“Word has just reached us here in Tuscaloosa, that in Halberstadt, Germany, almost two years ago now, two pipes have been removed from the Blokwerk organ in St. Burchardi Church, silencing a pair of E’s that had been contributing to a chord playing continuously for the previous year and a half,” writes Michael Martone in The Oxford American. The chord he mentions is part of a 639-year performance of John Cage’s As Slow As Possible, a concert that began on September 5, 2001.
“I am fond of this admittedly highly conceptual piece,” he reflects. “I admire its hopeful nature, its assumption that someone not only will be around to play the final notes of the coda but that someone will be around to hear the silence that follows. The movements last seventy-one years each, lifetimes. There will be others present, as time goes on, to sound and sustain the decades-long chords, to harmonize with the apparently endless tonic, to engage the score for scores and scores of years.”

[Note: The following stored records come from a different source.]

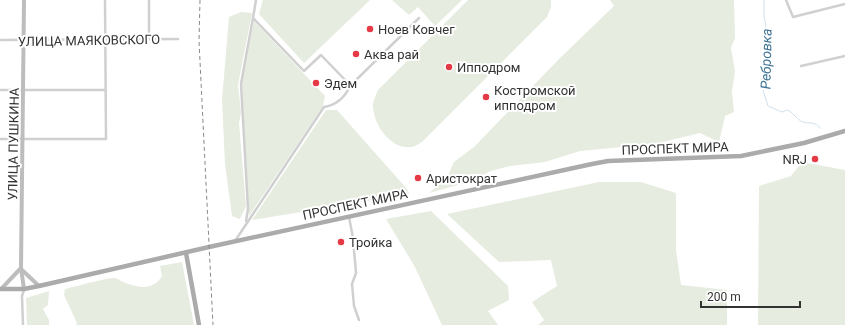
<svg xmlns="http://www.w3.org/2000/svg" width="845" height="325" font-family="Roboto,sans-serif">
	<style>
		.green { fill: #e6ecdf }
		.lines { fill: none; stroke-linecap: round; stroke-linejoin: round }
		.stream { stroke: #cfe2ee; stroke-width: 1 }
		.street { stroke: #d0d0d0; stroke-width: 2.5 }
		.secondary { stroke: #bdbdbd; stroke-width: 4 }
		.primary { stroke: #ababab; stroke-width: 4.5 }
		.rail { stroke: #888; stroke-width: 1; stroke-dasharray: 4 3; stroke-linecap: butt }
		.poi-dot { fill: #e63946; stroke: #fff; stroke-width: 1.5 }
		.labels { text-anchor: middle; stroke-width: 4; stroke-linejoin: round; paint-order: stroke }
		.poi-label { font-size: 13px; fill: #333; stroke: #fff; text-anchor: start }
		.street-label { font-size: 13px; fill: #333; stroke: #fff }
		.water-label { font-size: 14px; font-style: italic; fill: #3f7597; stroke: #fff }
	</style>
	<rect width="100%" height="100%" fill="#fff"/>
	<g class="green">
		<polygon points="263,0 370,0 304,63 259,14"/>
		<polygon points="392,0 462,0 435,26 418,7 409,15"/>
		<path d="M468,0H551V7L547,17L423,141C420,143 416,146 412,147C390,150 373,124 373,105C373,100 377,94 378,90Z"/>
		<polygon points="610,0 734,0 735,38 731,48 735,71 732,91 734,112 725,116 719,142 700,133 654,144 580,151 545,162 510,166 491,171 469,182 429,193 447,178 454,162 474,147 560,58 614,6"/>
		<polygon points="241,12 252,13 238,85 241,112 239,123 246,206 240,219 232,216 225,164 222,100 229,17"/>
		<polygon points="254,21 325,96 323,106 249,216 242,84"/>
		<polygon points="326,110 337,110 407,189 409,194 252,220"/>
		<polygon points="802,162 845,170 845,325 758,325 759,186 791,176"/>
		<polygon points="599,182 641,182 676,193 676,250 681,285 727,290 727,325 538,325 544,320 532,302 557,286 551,260 499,262 447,214"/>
		<polygon points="431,211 508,286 509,300 488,311 498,325 442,325 415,267 386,219"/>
		<path d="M182,262L194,325H76L77,323L64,295L65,289C74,287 108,277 115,278C117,278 121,281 123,282C138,288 153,291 162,276L160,266Z"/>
		<polygon points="49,291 48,305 43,309 49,320 49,325 27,325 26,298"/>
	</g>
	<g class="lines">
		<path class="stream" d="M764,0V16L769,44L765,50L764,60L766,81L763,90L768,106L782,112L787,110C793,112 797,120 803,122C809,124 816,121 820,128"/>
		<g class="street">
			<polyline points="256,0 253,18 304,71 321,55 350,85"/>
			<polyline points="786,0 793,17 845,4"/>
			<polyline points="149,39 149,0"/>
			<polyline points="0,40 178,39"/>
			<polyline points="801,66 845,56"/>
			<polyline points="0,90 105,90"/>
			<polyline points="0,139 106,139 105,0"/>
			<polyline points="349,217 353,238 356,273 352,284 354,306 359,320"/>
			<polyline points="246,221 248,209 241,84 253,18"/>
			<path d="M235,241L324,107C337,105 345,97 350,86L419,18"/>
			<polyline points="23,325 22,296 24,290"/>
		</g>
		<g class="secondary">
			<polyline points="24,0 21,268 24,289"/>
			<polyline points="22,270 39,286"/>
			<polyline points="1,289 21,268"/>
		</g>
		<g class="primary">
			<polyline points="186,253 199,325"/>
			<polyline points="0,289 24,289 39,286 209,247 592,164 608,161 741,156 804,143 845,131"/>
		</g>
		<polyline class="rail" points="200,0 199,41 213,325"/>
	</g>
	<g class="poi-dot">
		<circle cx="370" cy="29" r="4"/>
		<circle cx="356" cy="54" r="4"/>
		<circle cx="449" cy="67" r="4"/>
		<circle cx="316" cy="83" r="4"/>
		<circle cx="486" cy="97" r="4"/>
		<circle cx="815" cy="159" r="4"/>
		<circle cx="418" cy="178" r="4"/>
		<circle cx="341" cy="242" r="4"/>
	</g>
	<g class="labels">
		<g class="poi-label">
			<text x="378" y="34">Ноев Ковчег</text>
			<text x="364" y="59">Аква рай</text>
			<text x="457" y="72">Ипподром</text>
			<text x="324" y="88">Эдем</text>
			<text x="494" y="95">Костромской<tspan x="494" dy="15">ипподром</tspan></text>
			<text x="807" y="164" text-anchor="end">NRJ</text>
			<text x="426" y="183">Аристократ</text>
			<text x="349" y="247">Тройка</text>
		</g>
		<g class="street-label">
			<text transform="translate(89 40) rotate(-1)" y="5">УЛИЦА МАЯКОВСКОГО</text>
			<text transform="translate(13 144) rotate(-89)" y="5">УЛИЦА ПУШКИНА</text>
			<text transform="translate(675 148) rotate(-2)" y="5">ПРОСПЕКТ МИРА</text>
			<text transform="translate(355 204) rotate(-12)" y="5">ПРОСПЕКТ МИРА</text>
		</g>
		<g class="water-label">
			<text transform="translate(766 59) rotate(-89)" y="5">Ребровка</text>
		</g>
	</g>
	<path d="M701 301v6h99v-6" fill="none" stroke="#333333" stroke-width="2"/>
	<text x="707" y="301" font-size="12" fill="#333333" stroke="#ffffff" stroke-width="3" paint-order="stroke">200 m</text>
</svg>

The concert serves as a jumping off point for a poignant musing on trains, time, sound, change and sadness. “Listen, I live near trains. And their timely and timeless concerts seem to be a kind of folk version, an unselfconscious rendition of the avant-garde tooting going on in Germany.
“How strange to have this music always there…Disembodied and massive, a moving wall, a kind of static, yet with distant, distinct eruptions of a phrase, a fragment that first asserts then loses its train of thought. Transmitted through invisible air, the hidden source is most often on the move, restless, remote, receding, leaving this polyphonic note floating in a wake… It is the perfect accompaniment…seamlessly incorporated into our emotional wiring, our ambient ache.”